婧瑤等到最後一層結界褪去,在焚夜長老期待的目光下,淡聲道:「出發。」
青玄宗內。
「春嵐」剛開啟結界,正要躲起來,就被人捂住嘴,直接打暈了。
暈過去的那一刻,她猛地意識到,其實她早就被發現了。
視力存在的最後一秒,她看見的是白檀站在末端的俊秀身影。
道場山巔之上,七大仙宗掌門並肩而立,宿修寧和玄靈道君站在最中央,手中仙劍劍氣四溢,劍氣光芒點亮了夜空,讓圍在前方後方的一眾弟子將他們看得清清楚楚。
七大仙宗掌門,不包括宿修寧,已是三位大乘,兩位化神,一位洞虛,一位元嬰後期。
而宿修寧,更是以一人之力高於七位掌門的共同實力。
渡劫後期的修為讓他僅僅只是站在那,威壓便足夠讓留下駐守的弟子們慷慨激昂。
陸沉音站在後方,這是宿修寧幫她安排的,讓她看護後方不被人偷襲。
她其實想去前面的,但又覺得自己的確身份敏感,去前面被盯住的話,搞不好會給他添亂,所以按照吩咐留在了後面。

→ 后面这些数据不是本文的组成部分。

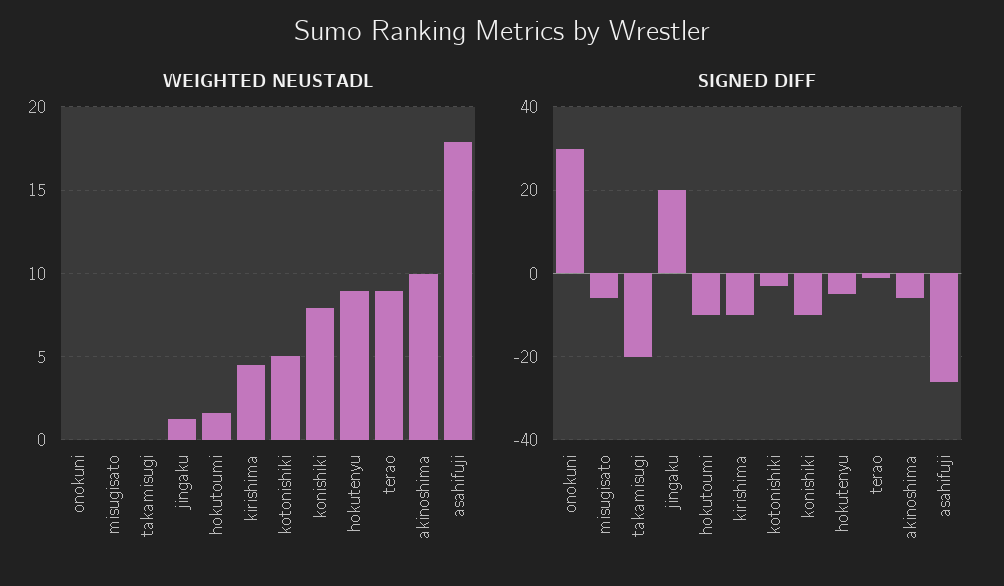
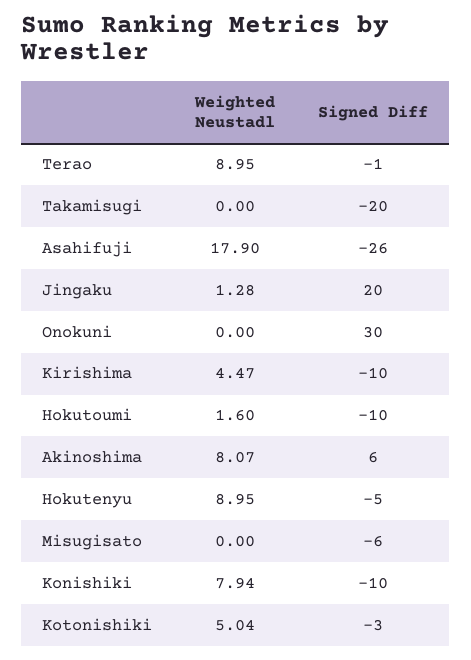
  {
    "WEIGHTED NEUSTADL": {
      "onokuni": 0,
      "misugisato": 0,
      "takamisugi": 0,
      "jingaku": 1.28,
      "hokutoumi": 1.6,
      "kirishima": 4.47,
      "kotonishiki": 5.04,
      "konishiki": 7.94,
      "hokutenyu": 8.95,
      "terao": 8.95,
-     "akinoshima": 10,
+     "akinoshima": 8.07,
      "asahifuji": 17.9
    },
    "SIGNED DIFF": {
      "onokuni": 30,
      "misugisato": -6,
      "takamisugi": -20,
      "jingaku": 20,
      "hokutoumi": -10,
      "kirishima": -10,
      "kotonishiki": -3,
      "konishiki": -10,
      "hokutenyu": -5,
      "terao": -1,
-     "akinoshima": -5,
+     "akinoshima": 6,
      "asahifuji": -26
    }
  }

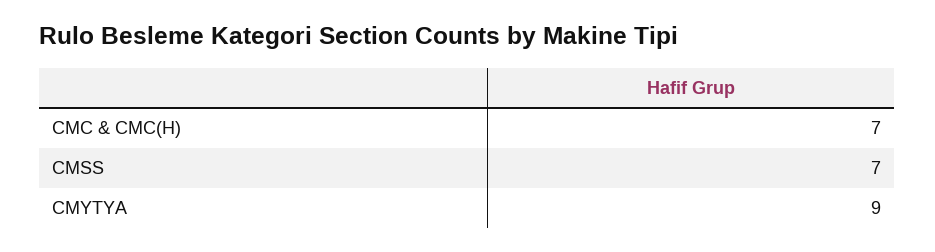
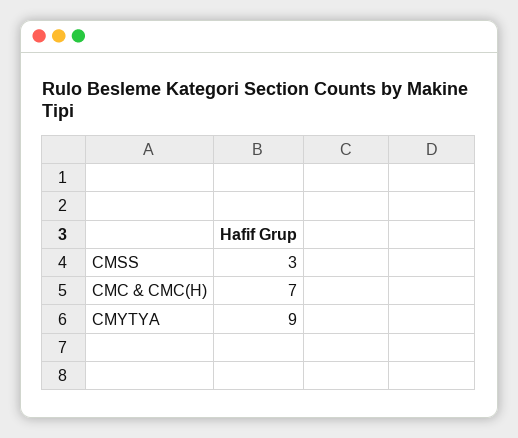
  {
    "CMC & CMC(H)": 7,
-   "CMSS": 7,
+   "CMSS": 3,
    "CMYTYA": 9
  }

落霞站在她身後,有些激動又有些害怕:「陸師叔,你可一定要看住我啊!」
陸沉音回眸道:「害怕了?當初讓你跟其他弟子一起下山你還不肯,要死要活地非得留下。」
落霞擲地有聲道:「從流離谷回來我就一直在努力修煉,如今已經築基圓滿了,和其他剛築基沒多久的弟子可不一樣,而且我六個師姐全留下了,我當然也得留下!我才不要做逃兵。」
陸沉音摸摸她的頭:「放心吧,我會保護你的,就算我出事也不會讓你出事的。」
落霞聞言一愣,忙道:「那還是我出事吧,你千萬不能有事,不然我自己都不能原諒自己,玄塵師叔也不會原諒我的。」
陸沉音聽她提起宿修寧,又有些擔心地望向山巔之上,層層雲霧遮住了八位大能的身形,只有他們這些仙宗弟子可以看到他們的模糊蹤跡,潛入宗門的魔宗之人只能看到一片黑雲。
他們千萬不要有事。
希望今晚真的可以和預想當中一樣,將一切危險蕩平。